I am a big believer in the concept of Community Supported Agriculture (CSA) programs. If you’re new to the idea, the gist is that you support a local farmer by giving them a lump sum of cash to help them through the lean months. That investment bears fruit during the growing season in the form of weekly or bi-weekly boxes of produce for you to take home and enjoy.
I’ve been a member of several different CSAs over the years and sadly, they always left me feeling like something was missing. Ideally, a CSA should be more than just an opportunity to streamline your grocery shopping, it should give you a sense of connection and appreciation for where your food is coming from. And it’s a bonus if they happen to know your name.

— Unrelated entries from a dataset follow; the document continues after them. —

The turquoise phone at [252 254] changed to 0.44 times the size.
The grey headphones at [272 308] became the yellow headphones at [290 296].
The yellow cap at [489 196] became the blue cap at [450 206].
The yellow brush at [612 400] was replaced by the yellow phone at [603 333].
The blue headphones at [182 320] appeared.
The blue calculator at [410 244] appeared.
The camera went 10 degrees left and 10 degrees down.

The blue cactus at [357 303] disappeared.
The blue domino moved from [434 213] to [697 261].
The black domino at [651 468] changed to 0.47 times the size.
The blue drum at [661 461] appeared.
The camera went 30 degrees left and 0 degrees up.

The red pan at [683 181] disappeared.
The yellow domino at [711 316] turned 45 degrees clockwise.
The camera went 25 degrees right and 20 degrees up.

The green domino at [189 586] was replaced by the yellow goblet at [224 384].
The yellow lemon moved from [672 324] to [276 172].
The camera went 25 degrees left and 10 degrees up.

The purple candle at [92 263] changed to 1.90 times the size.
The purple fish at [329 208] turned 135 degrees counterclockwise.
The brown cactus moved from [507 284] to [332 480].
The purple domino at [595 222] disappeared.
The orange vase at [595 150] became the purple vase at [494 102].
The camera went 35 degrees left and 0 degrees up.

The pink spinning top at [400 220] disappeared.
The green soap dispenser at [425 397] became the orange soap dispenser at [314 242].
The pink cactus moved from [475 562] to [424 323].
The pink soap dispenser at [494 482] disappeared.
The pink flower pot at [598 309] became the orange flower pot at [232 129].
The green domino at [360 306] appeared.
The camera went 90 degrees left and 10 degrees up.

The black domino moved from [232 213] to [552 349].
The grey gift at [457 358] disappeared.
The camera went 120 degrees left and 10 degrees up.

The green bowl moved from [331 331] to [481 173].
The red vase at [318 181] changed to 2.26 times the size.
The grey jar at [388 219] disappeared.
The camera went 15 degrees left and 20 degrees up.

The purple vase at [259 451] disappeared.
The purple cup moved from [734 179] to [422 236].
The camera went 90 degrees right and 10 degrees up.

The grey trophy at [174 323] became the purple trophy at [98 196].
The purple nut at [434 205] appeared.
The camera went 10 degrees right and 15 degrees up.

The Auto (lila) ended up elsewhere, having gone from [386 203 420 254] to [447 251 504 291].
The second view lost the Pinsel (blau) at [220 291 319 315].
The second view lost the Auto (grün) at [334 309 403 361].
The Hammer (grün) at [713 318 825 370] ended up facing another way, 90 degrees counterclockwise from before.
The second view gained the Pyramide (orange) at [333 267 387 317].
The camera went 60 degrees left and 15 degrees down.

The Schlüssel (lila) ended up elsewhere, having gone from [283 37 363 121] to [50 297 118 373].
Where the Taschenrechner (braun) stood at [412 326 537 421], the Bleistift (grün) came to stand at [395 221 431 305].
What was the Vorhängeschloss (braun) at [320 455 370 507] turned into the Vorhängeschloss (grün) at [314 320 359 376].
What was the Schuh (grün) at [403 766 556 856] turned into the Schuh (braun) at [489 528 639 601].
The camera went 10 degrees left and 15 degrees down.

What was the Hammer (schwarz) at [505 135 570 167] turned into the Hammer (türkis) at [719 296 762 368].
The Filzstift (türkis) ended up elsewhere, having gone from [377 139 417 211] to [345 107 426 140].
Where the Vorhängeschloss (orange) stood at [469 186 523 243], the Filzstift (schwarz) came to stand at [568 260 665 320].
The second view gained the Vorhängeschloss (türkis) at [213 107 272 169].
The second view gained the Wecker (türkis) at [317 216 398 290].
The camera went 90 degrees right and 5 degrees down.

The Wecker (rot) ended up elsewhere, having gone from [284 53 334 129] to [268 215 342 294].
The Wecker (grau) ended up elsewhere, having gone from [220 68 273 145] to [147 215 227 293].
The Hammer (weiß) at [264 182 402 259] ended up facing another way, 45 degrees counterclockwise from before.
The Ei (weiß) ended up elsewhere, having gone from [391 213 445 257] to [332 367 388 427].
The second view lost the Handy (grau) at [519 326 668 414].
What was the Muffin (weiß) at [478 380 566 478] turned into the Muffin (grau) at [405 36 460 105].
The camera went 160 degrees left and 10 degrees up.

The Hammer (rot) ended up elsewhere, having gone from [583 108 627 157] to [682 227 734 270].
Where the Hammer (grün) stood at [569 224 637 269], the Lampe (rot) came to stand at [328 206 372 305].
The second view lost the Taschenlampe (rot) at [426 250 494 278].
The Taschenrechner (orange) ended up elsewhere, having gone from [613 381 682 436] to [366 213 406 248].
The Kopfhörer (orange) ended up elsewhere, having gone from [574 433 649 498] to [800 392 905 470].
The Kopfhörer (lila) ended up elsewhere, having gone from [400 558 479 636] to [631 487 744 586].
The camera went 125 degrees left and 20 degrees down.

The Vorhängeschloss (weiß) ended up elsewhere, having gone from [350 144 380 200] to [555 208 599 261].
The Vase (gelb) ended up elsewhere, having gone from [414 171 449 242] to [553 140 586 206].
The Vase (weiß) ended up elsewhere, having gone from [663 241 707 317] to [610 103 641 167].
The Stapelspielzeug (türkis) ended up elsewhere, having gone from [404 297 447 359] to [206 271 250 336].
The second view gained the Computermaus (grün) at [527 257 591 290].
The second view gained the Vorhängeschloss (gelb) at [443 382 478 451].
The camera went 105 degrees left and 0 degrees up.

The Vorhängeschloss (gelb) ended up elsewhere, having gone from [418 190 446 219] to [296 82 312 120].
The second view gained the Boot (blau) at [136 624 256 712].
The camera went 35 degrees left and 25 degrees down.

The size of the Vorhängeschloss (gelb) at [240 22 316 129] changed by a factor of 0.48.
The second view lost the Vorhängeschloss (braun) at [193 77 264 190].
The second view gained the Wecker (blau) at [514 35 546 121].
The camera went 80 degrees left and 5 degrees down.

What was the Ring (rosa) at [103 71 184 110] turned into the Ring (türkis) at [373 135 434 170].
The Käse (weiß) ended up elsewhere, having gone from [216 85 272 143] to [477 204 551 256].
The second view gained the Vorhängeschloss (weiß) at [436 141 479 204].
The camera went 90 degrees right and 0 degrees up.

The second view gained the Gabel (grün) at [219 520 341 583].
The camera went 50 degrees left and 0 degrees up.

Happily, I can report that I am beyond delighted by my CSA this year. The farm is Down to Earth Harvest and it’s located in Kennett Square (one of my very favorite Philadelphia-region towns). The pick-up site is my local Saturday farmers’ market at Rittenhouse Square and the farm crew is totally friendly (hi Robert, Phil and Shanna!).
A few weeks back, before the official start of the CSA season, I made my way to their table at the market and introduced myself. We got to talking and Robert asked me what I suggested they do with the glut of spring onions that were soon to be ready for picking. I offered a few ideas and they filled my arms with onions so that I could do a bit of testing. I tried pickling the white stems whole, but then turned bitter and woody (I now think they’d be better suited to a sliced pickle – live and learn).
My preserving mojo wasn’t entirely off though. I used this ramp greens kimchi recipe and turned the spring onion greens into some of the best, most flavorful, most interesting kimchi I’ve ever eaten. I took a jar over to the Down to Earth crew this last Saturday to try and once I assured them that they weren’t going to be painfully spicy, they were taken aback by how tasty those onion greens gotten (and here they’d been sending them into the compost bin).
I’m not going to re-write the recipe here, because other than switch one green for another, I really didn’t do anything different from what the Tigress did. I highly recommend this treatment if you’ve got a bunch of onion greens to use. I’ve started planning meals around this kimchi and I’m hoping to make another batch before the season is over.